> [DATA FOR ANALYSIS]:
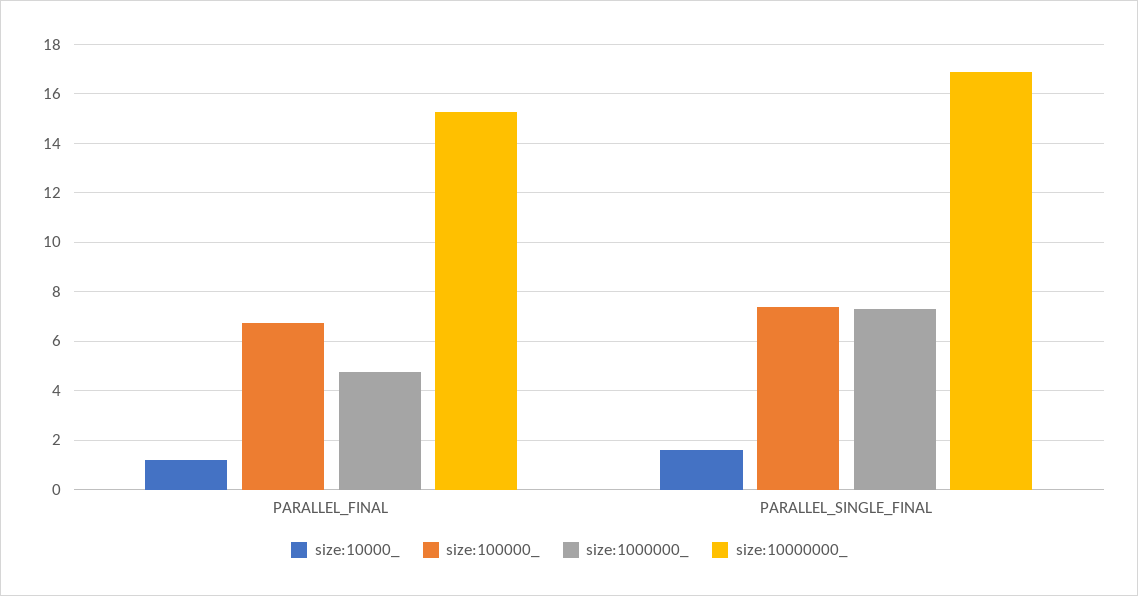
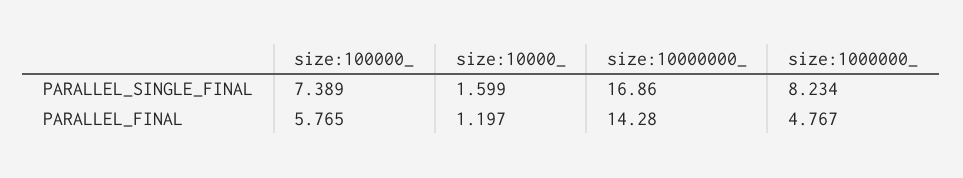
  {
    "size:10000_": {
      "PARALLEL_FINAL": 1.197,
      "PARALLEL_SINGLE_FINAL": 1.599
    },
    "size:100000_": {
-     "PARALLEL_FINAL": 6.75,
+     "PARALLEL_FINAL": 5.765,
      "PARALLEL_SINGLE_FINAL": 7.389
    },
    "size:1000000_": {
      "PARALLEL_FINAL": 4.767,
-     "PARALLEL_SINGLE_FINAL": 7.25
+     "PARALLEL_SINGLE_FINAL": 8.234
    },
    "size:10000000_": {
-     "PARALLEL_FINAL": 15.25,
+     "PARALLEL_FINAL": 14.28,
      "PARALLEL_SINGLE_FINAL": 16.86
    }
  }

> [TASK OBJECTIVE]: Only a number is wanted here: how many lines in the data above include the string "size"?

> [WRITTEN ANSWER]: 4